Shettar was known for his multi-disciplinary work, encompassing linguistics, epigraphy, anthropology, the study of religions and art history. He had extensively worked on the Jain practice of ritual death in Karnataka and Asoka edicts. He had studied and compiled early edicts in Kannada and worked extensively on the growth of Kannada language down the ages.

Born in 1935 at Hampasagara, Ballari district, he went on to study at Cambridge University and started his career as a Professor of History at Karnatak University, Dharwad, his alma mater.

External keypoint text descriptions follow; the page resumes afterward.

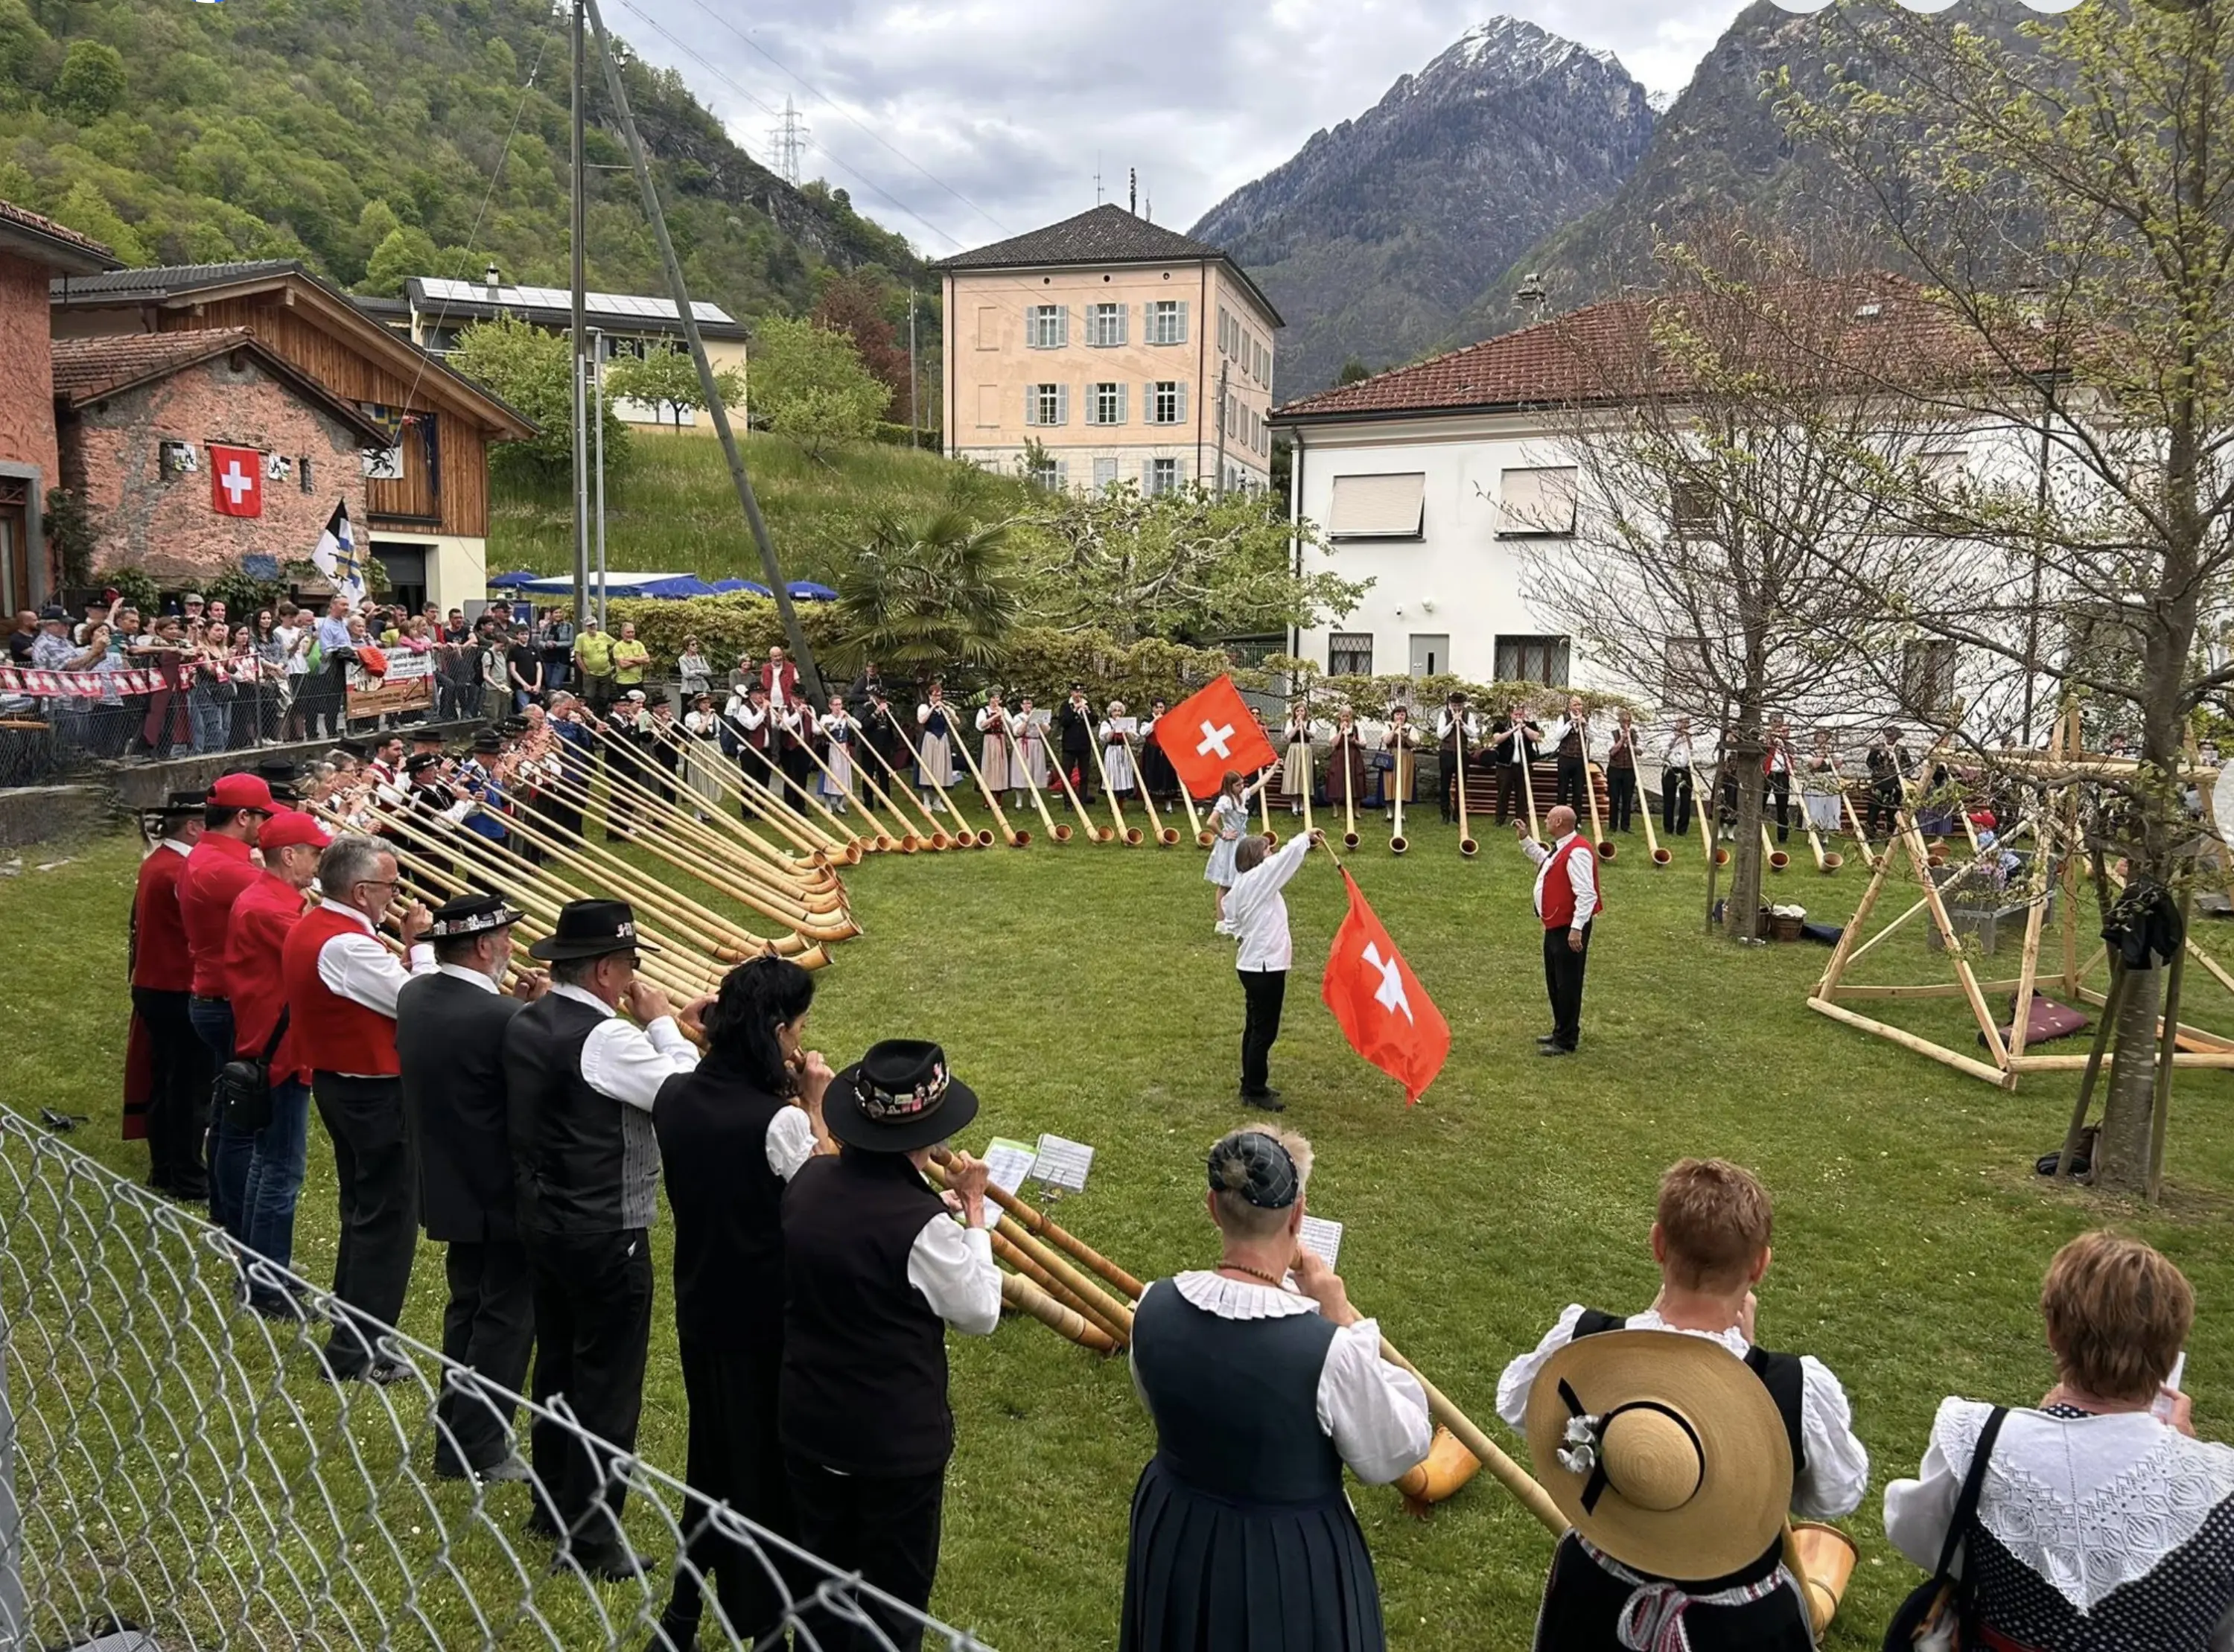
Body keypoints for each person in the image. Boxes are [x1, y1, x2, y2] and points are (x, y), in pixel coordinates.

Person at [1502, 1158, 1868, 1651]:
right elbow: (1834, 1494)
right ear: (1760, 1264)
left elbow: (1517, 1407)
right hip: (1740, 1624)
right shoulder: (1792, 1385)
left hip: (1594, 1596)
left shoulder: (1584, 1344)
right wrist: (1747, 1387)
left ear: (1657, 1243)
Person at [1121, 1128, 1430, 1652]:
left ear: (1213, 1208)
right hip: (1287, 1557)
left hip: (1175, 1531)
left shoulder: (1153, 1305)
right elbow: (1396, 1450)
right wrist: (1344, 1323)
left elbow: (1160, 1402)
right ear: (1297, 1214)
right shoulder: (1328, 1349)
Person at [1883, 1231, 2232, 1649]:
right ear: (2171, 1350)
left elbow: (1920, 1533)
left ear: (2053, 1331)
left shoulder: (1982, 1439)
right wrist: (2184, 1456)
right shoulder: (2221, 1486)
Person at [506, 899, 708, 1579]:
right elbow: (679, 1093)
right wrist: (661, 1024)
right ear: (602, 969)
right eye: (626, 968)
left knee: (558, 1362)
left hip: (544, 1216)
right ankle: (592, 1538)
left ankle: (551, 1503)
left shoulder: (530, 1017)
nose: (630, 981)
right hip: (605, 1226)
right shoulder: (609, 1037)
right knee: (608, 1385)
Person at [779, 1039, 1001, 1652]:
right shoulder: (922, 1226)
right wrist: (975, 1212)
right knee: (891, 1609)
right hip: (890, 1448)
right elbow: (981, 1310)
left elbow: (859, 1228)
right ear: (925, 1133)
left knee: (819, 1592)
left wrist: (937, 1208)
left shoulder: (809, 1178)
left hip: (811, 1425)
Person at [651, 956, 836, 1648]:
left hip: (702, 1305)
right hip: (768, 1320)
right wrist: (814, 1105)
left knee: (713, 1458)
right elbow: (826, 1202)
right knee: (764, 1475)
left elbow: (688, 1048)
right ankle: (762, 1622)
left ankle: (683, 1613)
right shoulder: (780, 1125)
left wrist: (716, 1033)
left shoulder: (674, 1095)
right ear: (781, 1029)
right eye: (798, 1028)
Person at [397, 893, 544, 1483]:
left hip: (449, 1180)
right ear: (484, 946)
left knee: (467, 1309)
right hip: (503, 1190)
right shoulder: (504, 1018)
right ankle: (480, 1445)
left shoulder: (416, 993)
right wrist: (535, 1011)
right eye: (505, 939)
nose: (510, 948)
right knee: (507, 1319)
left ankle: (454, 1433)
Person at [283, 833, 436, 1380]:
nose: (397, 896)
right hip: (373, 1091)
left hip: (347, 1084)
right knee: (386, 1222)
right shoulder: (349, 945)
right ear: (364, 889)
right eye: (391, 886)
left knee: (365, 1213)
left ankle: (354, 1331)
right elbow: (420, 1003)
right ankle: (358, 1350)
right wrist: (417, 944)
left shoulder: (323, 928)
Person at [220, 809, 329, 1314]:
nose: (319, 861)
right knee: (280, 1172)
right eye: (314, 852)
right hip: (282, 1053)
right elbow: (321, 956)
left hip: (273, 1046)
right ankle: (269, 1287)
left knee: (270, 1166)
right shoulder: (272, 909)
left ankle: (263, 1270)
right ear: (290, 855)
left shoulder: (270, 898)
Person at [180, 772, 278, 1227]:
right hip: (231, 1003)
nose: (267, 826)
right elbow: (290, 904)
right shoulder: (232, 870)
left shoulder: (206, 857)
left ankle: (226, 1216)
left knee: (227, 1113)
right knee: (243, 1123)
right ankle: (240, 1226)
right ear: (244, 817)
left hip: (211, 996)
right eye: (264, 817)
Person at [128, 791, 209, 1199]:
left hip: (155, 985)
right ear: (193, 826)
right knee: (188, 1090)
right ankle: (187, 1177)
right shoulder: (180, 870)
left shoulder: (158, 863)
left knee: (166, 1082)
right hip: (175, 988)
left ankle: (164, 1169)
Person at [1226, 828, 1323, 1109]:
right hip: (1264, 967)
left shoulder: (1244, 885)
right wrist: (1305, 837)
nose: (1271, 854)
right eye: (1266, 850)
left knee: (1254, 1027)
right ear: (1257, 859)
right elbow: (1283, 859)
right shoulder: (1258, 880)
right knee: (1264, 1031)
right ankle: (1255, 1090)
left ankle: (1250, 1083)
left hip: (1253, 964)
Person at [1517, 803, 1600, 1056]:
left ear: (1560, 823)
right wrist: (1525, 840)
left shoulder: (1578, 852)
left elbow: (1587, 893)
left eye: (1549, 819)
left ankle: (1566, 1039)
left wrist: (1576, 929)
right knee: (1555, 981)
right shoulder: (1562, 848)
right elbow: (1546, 861)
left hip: (1568, 927)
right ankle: (1560, 1028)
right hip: (1556, 925)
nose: (1545, 822)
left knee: (1568, 983)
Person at [1205, 771, 1250, 929]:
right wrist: (1223, 834)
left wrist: (1272, 770)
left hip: (1241, 843)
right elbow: (1211, 821)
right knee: (1225, 884)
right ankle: (1221, 921)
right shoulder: (1225, 800)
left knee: (1241, 881)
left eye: (1242, 783)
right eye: (1238, 785)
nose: (1242, 787)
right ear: (1230, 786)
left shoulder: (1241, 797)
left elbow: (1259, 785)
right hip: (1230, 846)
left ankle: (1234, 917)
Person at [1540, 694, 1591, 811]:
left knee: (1578, 791)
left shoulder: (1586, 719)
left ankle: (1576, 820)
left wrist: (1585, 725)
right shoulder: (1563, 718)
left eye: (1580, 704)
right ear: (1570, 706)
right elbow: (1558, 736)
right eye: (1575, 704)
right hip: (1565, 758)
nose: (1578, 707)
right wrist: (1570, 724)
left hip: (1580, 759)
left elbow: (1592, 739)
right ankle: (1560, 816)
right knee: (1562, 790)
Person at [914, 681, 958, 811]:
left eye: (940, 696)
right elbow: (922, 720)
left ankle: (938, 801)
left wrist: (947, 709)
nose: (938, 698)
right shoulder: (924, 707)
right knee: (928, 769)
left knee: (942, 769)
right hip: (929, 739)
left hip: (942, 739)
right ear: (930, 696)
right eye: (935, 696)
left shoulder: (944, 708)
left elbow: (957, 721)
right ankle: (926, 801)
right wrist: (933, 708)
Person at [1057, 683, 1096, 805]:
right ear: (1071, 693)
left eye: (1081, 692)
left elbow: (1094, 722)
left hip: (1084, 745)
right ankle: (1068, 802)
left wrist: (1088, 711)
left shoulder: (1087, 703)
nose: (1079, 694)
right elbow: (1064, 722)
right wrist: (1075, 711)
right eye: (1076, 692)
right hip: (1069, 746)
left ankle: (1082, 800)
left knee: (1084, 775)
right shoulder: (1066, 705)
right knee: (1067, 774)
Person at [975, 689, 1015, 805]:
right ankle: (987, 798)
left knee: (1000, 768)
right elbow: (981, 725)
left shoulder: (1004, 711)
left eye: (997, 698)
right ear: (989, 699)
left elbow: (1011, 726)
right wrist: (995, 716)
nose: (995, 700)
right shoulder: (983, 711)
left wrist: (1003, 716)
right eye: (993, 698)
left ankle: (999, 798)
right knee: (988, 767)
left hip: (1000, 740)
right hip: (989, 740)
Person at [1381, 705, 1419, 823]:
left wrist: (1406, 736)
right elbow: (1386, 741)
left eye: (1402, 714)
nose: (1400, 717)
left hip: (1405, 757)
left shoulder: (1410, 728)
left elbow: (1414, 744)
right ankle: (1390, 812)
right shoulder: (1388, 726)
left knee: (1404, 784)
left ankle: (1402, 812)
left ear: (1405, 716)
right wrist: (1394, 730)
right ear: (1393, 715)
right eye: (1397, 714)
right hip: (1391, 757)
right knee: (1390, 784)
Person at [1604, 709, 1639, 833]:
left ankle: (1626, 826)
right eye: (1624, 721)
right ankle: (1612, 826)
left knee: (1627, 798)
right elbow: (1611, 752)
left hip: (1629, 769)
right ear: (1619, 722)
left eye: (1629, 721)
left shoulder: (1635, 734)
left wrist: (1630, 744)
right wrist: (1621, 740)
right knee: (1614, 798)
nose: (1626, 724)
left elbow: (1641, 752)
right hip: (1615, 769)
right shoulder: (1613, 734)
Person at [1663, 715, 1697, 839]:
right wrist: (1676, 737)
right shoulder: (1668, 734)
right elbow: (1664, 752)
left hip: (1686, 769)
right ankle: (1668, 828)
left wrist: (1688, 739)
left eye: (1687, 723)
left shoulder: (1692, 736)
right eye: (1682, 722)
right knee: (1669, 799)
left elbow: (1694, 753)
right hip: (1671, 768)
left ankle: (1682, 829)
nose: (1685, 725)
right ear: (1677, 723)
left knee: (1686, 800)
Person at [1139, 697, 1177, 807]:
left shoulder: (1169, 718)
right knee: (1151, 775)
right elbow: (1143, 732)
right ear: (1153, 708)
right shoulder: (1147, 719)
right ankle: (1149, 804)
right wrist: (1155, 720)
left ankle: (1168, 803)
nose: (1160, 710)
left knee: (1167, 776)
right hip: (1152, 751)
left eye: (1162, 707)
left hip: (1165, 751)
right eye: (1157, 707)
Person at [1280, 701, 1317, 817]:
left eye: (1302, 710)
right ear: (1294, 712)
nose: (1300, 713)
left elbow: (1312, 735)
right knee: (1294, 775)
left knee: (1303, 776)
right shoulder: (1290, 722)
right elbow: (1289, 736)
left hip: (1305, 750)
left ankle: (1302, 805)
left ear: (1305, 712)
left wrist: (1304, 728)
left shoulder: (1310, 722)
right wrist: (1296, 726)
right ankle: (1294, 805)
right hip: (1294, 749)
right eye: (1297, 711)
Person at [572, 615, 615, 712]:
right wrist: (585, 672)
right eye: (589, 625)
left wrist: (612, 661)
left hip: (606, 672)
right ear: (586, 627)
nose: (592, 627)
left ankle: (602, 715)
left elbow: (616, 645)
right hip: (590, 673)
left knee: (605, 697)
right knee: (588, 698)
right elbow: (578, 656)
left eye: (594, 625)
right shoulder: (581, 638)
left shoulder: (603, 635)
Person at [1763, 714, 1794, 843]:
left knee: (1782, 806)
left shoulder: (1788, 737)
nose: (1777, 724)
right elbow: (1763, 750)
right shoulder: (1766, 735)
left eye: (1779, 721)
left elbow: (1793, 752)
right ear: (1770, 723)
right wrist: (1770, 739)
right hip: (1767, 773)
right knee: (1760, 803)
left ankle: (1782, 837)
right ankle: (1757, 832)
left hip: (1782, 774)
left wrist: (1784, 742)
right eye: (1774, 722)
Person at [1100, 701, 1136, 800]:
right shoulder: (1107, 723)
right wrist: (1115, 727)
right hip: (1112, 751)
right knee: (1112, 776)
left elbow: (1133, 739)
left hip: (1124, 750)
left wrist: (1126, 730)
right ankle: (1112, 803)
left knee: (1124, 776)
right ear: (1111, 712)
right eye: (1115, 711)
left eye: (1119, 711)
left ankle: (1121, 802)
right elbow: (1106, 738)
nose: (1117, 713)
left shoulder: (1126, 722)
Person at [676, 635, 711, 702]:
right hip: (688, 690)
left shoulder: (701, 658)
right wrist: (702, 675)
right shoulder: (682, 659)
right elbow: (687, 675)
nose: (696, 646)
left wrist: (696, 671)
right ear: (687, 646)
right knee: (686, 711)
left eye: (696, 644)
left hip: (702, 688)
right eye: (693, 644)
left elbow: (709, 672)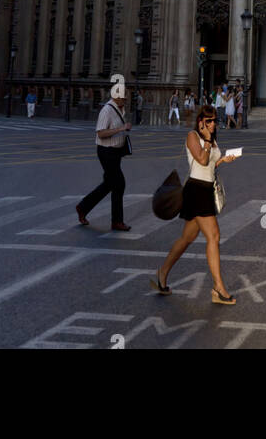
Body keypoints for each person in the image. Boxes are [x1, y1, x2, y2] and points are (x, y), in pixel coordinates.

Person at [152, 106, 239, 304]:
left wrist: (224, 160)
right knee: (214, 235)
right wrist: (207, 139)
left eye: (215, 120)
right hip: (196, 190)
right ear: (200, 122)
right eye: (209, 121)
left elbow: (209, 164)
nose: (213, 124)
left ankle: (162, 273)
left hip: (206, 189)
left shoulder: (212, 139)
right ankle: (218, 288)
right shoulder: (193, 136)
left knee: (187, 237)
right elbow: (200, 159)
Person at [75, 85, 133, 231]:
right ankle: (117, 221)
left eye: (125, 97)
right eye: (122, 97)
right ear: (115, 96)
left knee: (109, 184)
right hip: (106, 152)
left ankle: (83, 207)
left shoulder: (121, 109)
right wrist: (121, 128)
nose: (125, 100)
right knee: (119, 184)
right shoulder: (107, 110)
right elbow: (100, 133)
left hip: (116, 152)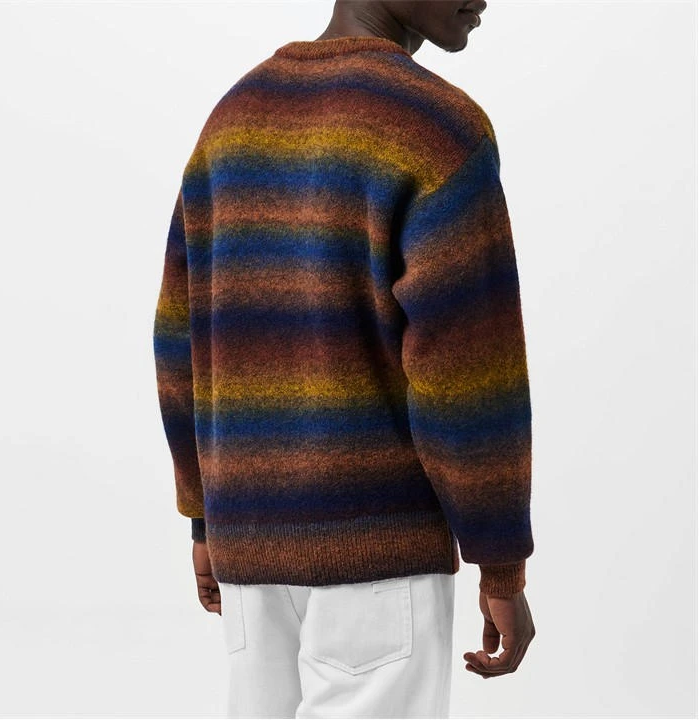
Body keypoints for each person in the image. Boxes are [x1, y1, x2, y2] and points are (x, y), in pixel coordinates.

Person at [152, 1, 536, 717]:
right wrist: (501, 562)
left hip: (249, 549)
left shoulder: (233, 121)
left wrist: (203, 516)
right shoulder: (436, 128)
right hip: (381, 554)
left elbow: (181, 340)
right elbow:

He later headed the National Museum Institute of the History of Art, Conservation and Museology in 1978 and Indian Council for Historical Research in 1996. He was also a visiting professor at the National Institute of Advanced Studies, Bengaluru.

He was a bilingual historian who wrote in English for most of his career, but started writing in Kannada in later years. In the last two decades, he developed a keen interest in linguistics and wrote multiple books on classical Kannada and Prakrit. His 2007 book “Shangam Tamilagam” is considered a seminal work in the study of the early period of Dravidian languages. It won him Bhasha Samman from Central Sahitya Akademi. He later wrote two works on Halegannada, classical Kannada. His most recent work was “Prakrita Jagadvalaya” in 2018.